Still, Edwards said he was determined to get involved in the election. So he volunteered for the Obama campaign twice a week—making phone calls, knocking on doors and manning an informational booth at the mall.
“I was like, look, if I can’t vote him in, at least I can help get him in,” said Edwards, 35, of Spotsylvania.
This year, for the first time since he was released from prison on Dec. 13, 2006, Edwards will finally cast a ballot for president. Just last year, Gov. Terry McAuliffe restored his rights.
Edwards is also working to help other ex-convicts register to vote in the wake of McAuliffe’s recent order restoring the rights of 206,000 former felons.
He joined the grassroots group Virginia Organizing several years ago, and in 2014 helped facilitate a restoration of rights workshop hosted by the organization. At the time, he was in the process of completing a 13-page restoration application that required three letters of recommendation.
But the former felons impacted by McAuliffe’s order simply have to fill out a one-page voter registration application. Edwards said he’s handed out at least 15 of the forms during visits to barber shops and beauty salons in the Fredericksburg area.
“It just didn’t make sense for individuals to get locked up, do something wrong … do their time, pay their fines and you’re still treated as if you’re still that bad person who made that one mistake,” Edwards said.

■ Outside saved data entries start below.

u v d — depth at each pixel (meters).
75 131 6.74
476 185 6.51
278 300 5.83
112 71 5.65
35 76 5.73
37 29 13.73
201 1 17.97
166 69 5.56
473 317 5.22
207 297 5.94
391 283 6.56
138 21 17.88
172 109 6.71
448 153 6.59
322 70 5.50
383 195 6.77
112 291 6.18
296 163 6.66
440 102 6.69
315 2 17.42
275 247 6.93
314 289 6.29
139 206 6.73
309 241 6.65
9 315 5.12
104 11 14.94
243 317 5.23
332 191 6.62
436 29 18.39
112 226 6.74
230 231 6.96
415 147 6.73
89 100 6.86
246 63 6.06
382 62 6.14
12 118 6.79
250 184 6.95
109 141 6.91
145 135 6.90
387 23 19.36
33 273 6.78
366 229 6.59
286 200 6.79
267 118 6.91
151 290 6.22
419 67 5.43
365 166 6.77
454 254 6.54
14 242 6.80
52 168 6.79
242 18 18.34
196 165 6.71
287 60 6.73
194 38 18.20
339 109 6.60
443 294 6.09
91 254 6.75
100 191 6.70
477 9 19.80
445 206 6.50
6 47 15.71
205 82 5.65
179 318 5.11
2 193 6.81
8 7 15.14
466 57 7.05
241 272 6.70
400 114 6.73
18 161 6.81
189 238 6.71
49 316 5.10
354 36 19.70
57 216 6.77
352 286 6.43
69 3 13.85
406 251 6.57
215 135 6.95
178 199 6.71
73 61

The Washington-based Sentencing Project said restrictive voting laws disproportionately affect African–Americans. Virginia is among three states where more than one in five black adults can’t vote, according to the group.
Edwards, who is black, and other members of Virginia Organizing joined McAuliffe when he signed the order April 22.
Republicans in the General Assembly have roundly criticized the move as an attempt to garner votes for Democratic presidential contender Hillary Clinton. They hired a high-powered attorney to challenge the action.
House Speaker Bill Howell, R–Stafford County, said in a prepared statement that the governor had taken an “unprecedented view of executive authority and exceeded the powers granted to him by the Constitution of Virginia.”
In an email to supporters, state Sen. Bryce Reeves, R–Spotsylvania, wrote that McAuliffe’s order was an “illegitimate and unlawful use of executive power” to “ensure his longtime friend, Hillary Clinton, becomes the next president of the United States.”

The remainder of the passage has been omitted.